Virgin well positioned to deal with Brexit fallout as profits continue to rise
Edinburgh-based challenger bank Virgin Money has reported a sharp rise in profits for the first half of the year.
The result marks a strong performance for the lender, which employs 200 at its headquarters in the Scottish capital.
Underlying pre-tax profit rose 53 per cent to £101.8 million as net lending hit £2.2 billion, an increase of 29 per cent, while credit card balances increased 31 per cent to £2.1bn.
The lender also said it is well placed to deal with the fallout of the referendum on European Union membership, although it said it has decided to suspend a move into the small and medium-sized business and unsecured lending arena.
It also noted that the mortgage market could slow, unemployment may rise and interest rates could be reduced and stay low.
Addressing the ‘Brexit’ vote, the bank said: “Virgin Money is in a strong position to deal with a period of post-referendum uncertainty. Since the vote to leave the EU we have experienced continued strong customer demand and no evidence of changes in customer behaviour.”

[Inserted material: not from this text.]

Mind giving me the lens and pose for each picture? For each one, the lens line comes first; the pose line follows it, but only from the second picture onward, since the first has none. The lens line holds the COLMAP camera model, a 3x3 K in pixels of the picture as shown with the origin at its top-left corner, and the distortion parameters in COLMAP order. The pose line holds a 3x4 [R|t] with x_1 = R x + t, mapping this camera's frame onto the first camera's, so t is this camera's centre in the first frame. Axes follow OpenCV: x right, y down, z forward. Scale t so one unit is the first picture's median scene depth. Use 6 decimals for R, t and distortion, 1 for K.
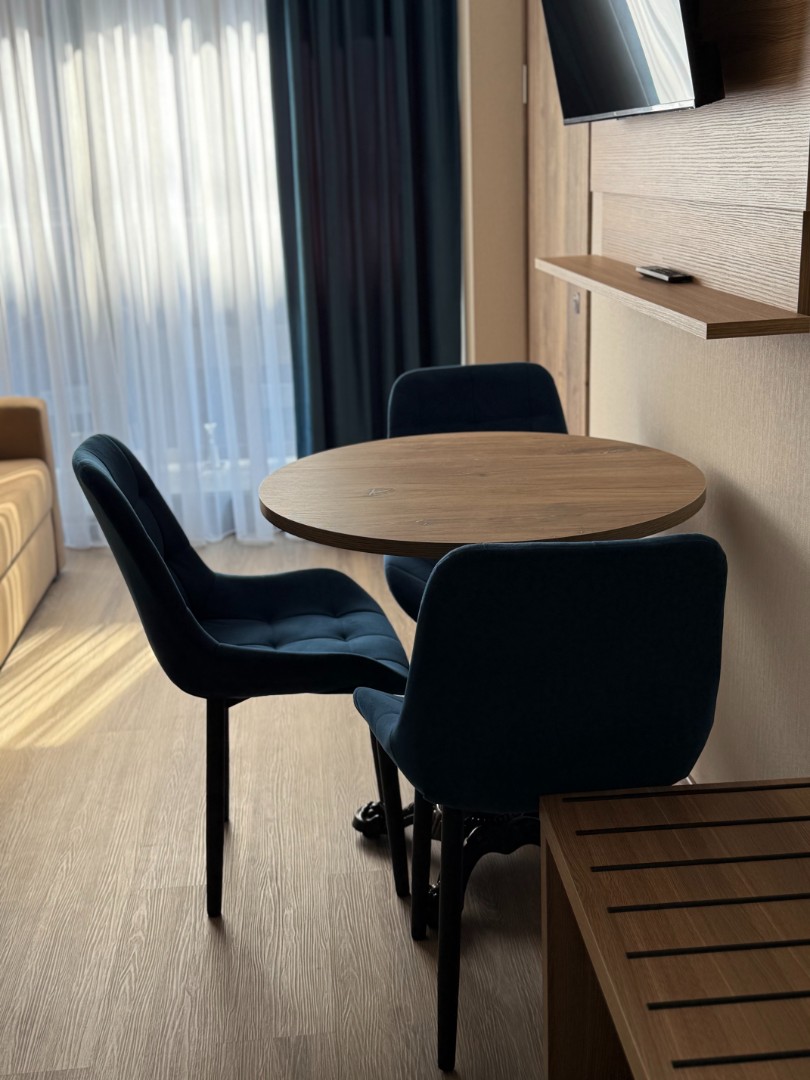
lens RADIAL K [[1261.3, 0, 445.7], [0, 1261.3, 541.6], [0, 0, 1]] dist [0.220230, -0.554323]
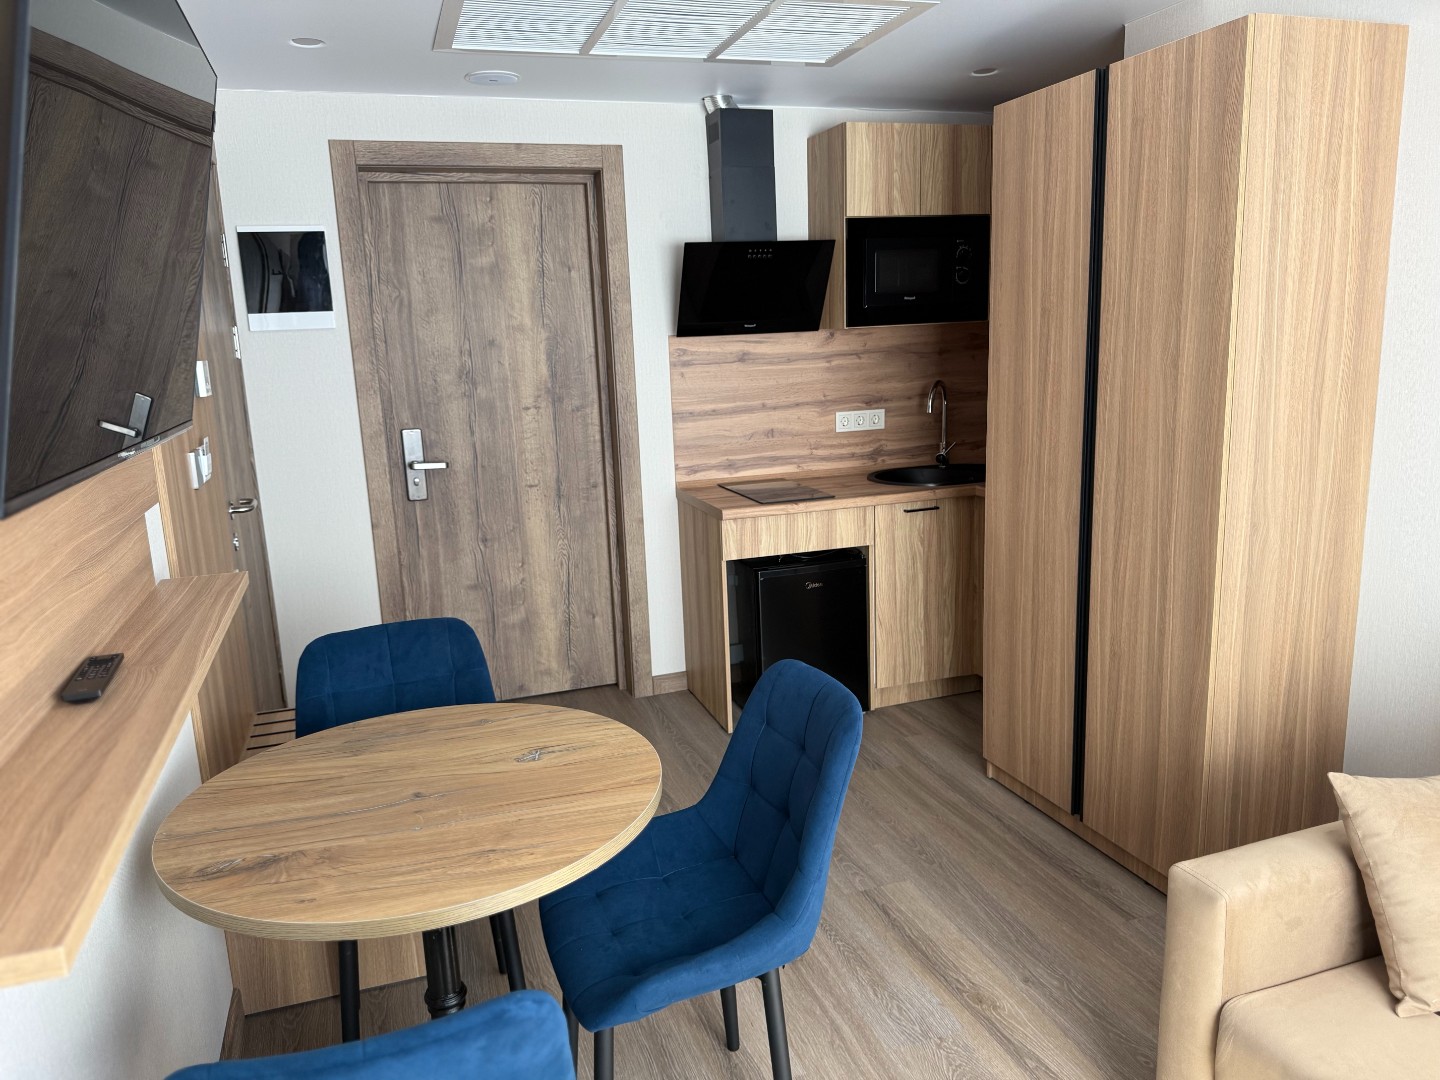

Chief executive Jayne-Anne Gadhia said: “Virgin Money is in a strong position to deal with a period of post-referendum uncertainty as a low-risk retail bank with a high-quality asset base and unburdened by legacy conduct issues. We look to the future with confidence.”
She added: “Our strategy is focused on creating a business that can continue to grow, maintaining our excellent asset quality, and successfully delivering sustainable shareholder returns through the economic cycle.
“As part of this, we have decided that it is prudent to defer our SME and unsecured lending plans and focus investment on enhancing our digital capability.”